*** Supplied text Section Begins ***

Admiral Vijai Singh Shekhawat, PVSM, AVSM, VrC, ADC is a former Chief of Naval Staff of the Indian Navy. He was 15th Chief of Naval Staff and served as Navy Chief from September-30 1993 to September-30 1996.
Admiral Shekhawat is a Patron of the General K.S. Thimayya Memorial Trust.

Early life and education 
Shekhawat attended the St. Joseph's Academy and Colonel Brown Cambridge School in Dehradun, Bishop Cotton Boys' School in Bangalore, and St Joseph's College in Darjeeling. He later attended the National Defence Academy in Maharashtra and the US Naval War College in Newport, Rhode Island.  Shekhawat was selected for the Joint Services Wing of the National Defence Academy (NDA) in 1952, and was awarded the President Gold Medal for the best all-round cadet in December 1953. He was commissioned in 1956.

Naval career

Early career
Shekhawat received submarine training in the UK from 1963–1964 and the USSR from 1966–1967, He served as Executive and Commanding Officer for several submarines, including the INS Kalvari and the INS Karanj, which he commissioned and sailed from the Baltic Sea to India. He received the Vir Chakra gallantry award for his service as commander of the Karanj during the Indo-Pakistani War of 1971.

*** Supplied text Section Ends ***
*** Material provided Section Begins ***

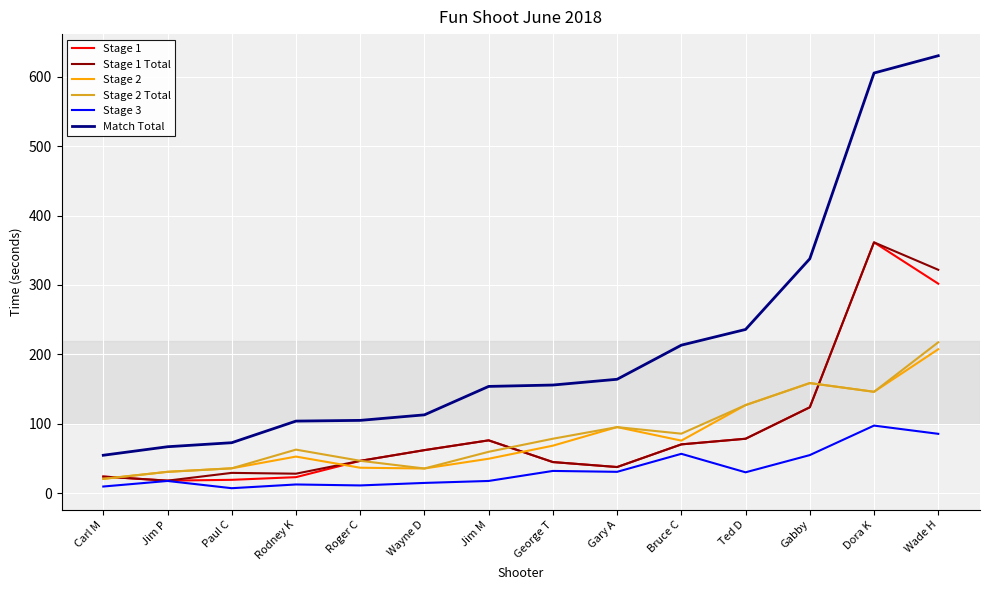

True or false: Match Total and Stage 3 intersect in this chart.

False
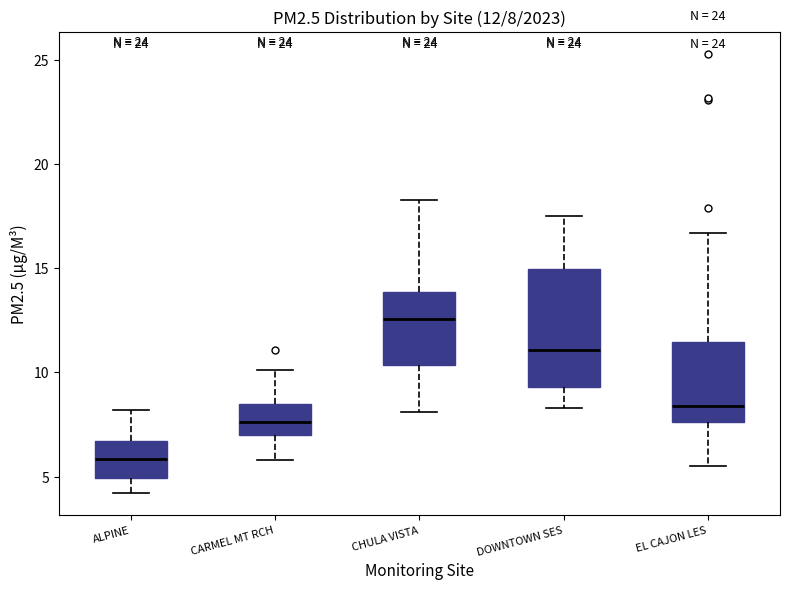

Which box has the lowest median line?

ALPINE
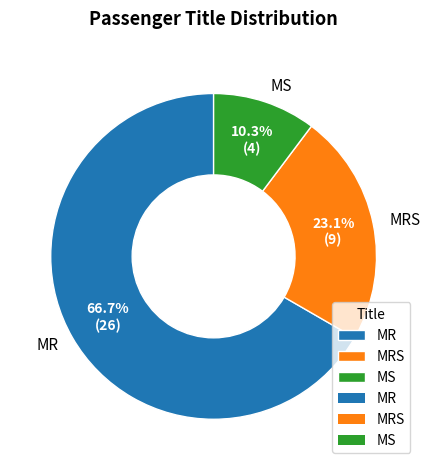

How many slices are in this pie chart?

3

*** Material provided Section Ends ***

- _Exercises to complete_:
1. In the passage on Admiral Shekhawat, write out everything from "Naval career" down to "War of 1971.", swapping "Baltic Sea" for "North Sea".
2. Do these statements agree with the passage on Admiral Shekhawat? For each one, answer yes or no and quote the words of the passage that settle it.
(a) Shekhawat was commissioned in 1956.
(b) Shekhawat received submarine training in France.
(c) Shekhawat was the 15th Chief of Naval Staff.

- _Results for each task_:
1.
Naval career

Early career
Shekhawat received submarine training in the UK from 1963–1964 and the USSR from 1966–1967, He served as Executive and Commanding Officer for several submarines, including the INS Kalvari and the INS Karanj, which he commissioned and sailed from the North Sea to India. He received the Vir Chakra gallantry award for his service as commander of the Karanj during the Indo-Pakistani War of 1971.

2.
(a) Yes: "He was commissioned in 1956."
(b) No: "Shekhawat received submarine training in the UK from 1963–1964 and the USSR from 1966–1967"
(c) Yes: "He was 15th Chief of Naval Staff"